#### EXERCISE BRIEF
Write out every line below that contains "your".

Segment Start: INPUT FOR THIS TASK

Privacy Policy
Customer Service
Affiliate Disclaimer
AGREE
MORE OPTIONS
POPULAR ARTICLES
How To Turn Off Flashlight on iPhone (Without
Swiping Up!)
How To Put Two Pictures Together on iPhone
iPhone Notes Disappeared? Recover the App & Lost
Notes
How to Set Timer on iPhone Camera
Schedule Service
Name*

Segment End: INPUT FOR THIS TASK
Segment Start: INPUT FOR THIS TASK

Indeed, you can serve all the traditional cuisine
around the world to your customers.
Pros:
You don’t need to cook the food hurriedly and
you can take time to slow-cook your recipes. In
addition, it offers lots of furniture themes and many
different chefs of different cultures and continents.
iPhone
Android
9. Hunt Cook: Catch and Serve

Segment End: INPUT FOR THIS TASK
Segment Start: INPUT FOR THIS TASK

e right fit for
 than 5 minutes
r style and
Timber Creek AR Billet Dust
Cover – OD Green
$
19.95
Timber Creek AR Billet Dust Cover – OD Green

Segment End: INPUT FOR THIS TASK

#### ANSWER BOX
around the world to your customers.
you can take time to slow-cook your recipes. In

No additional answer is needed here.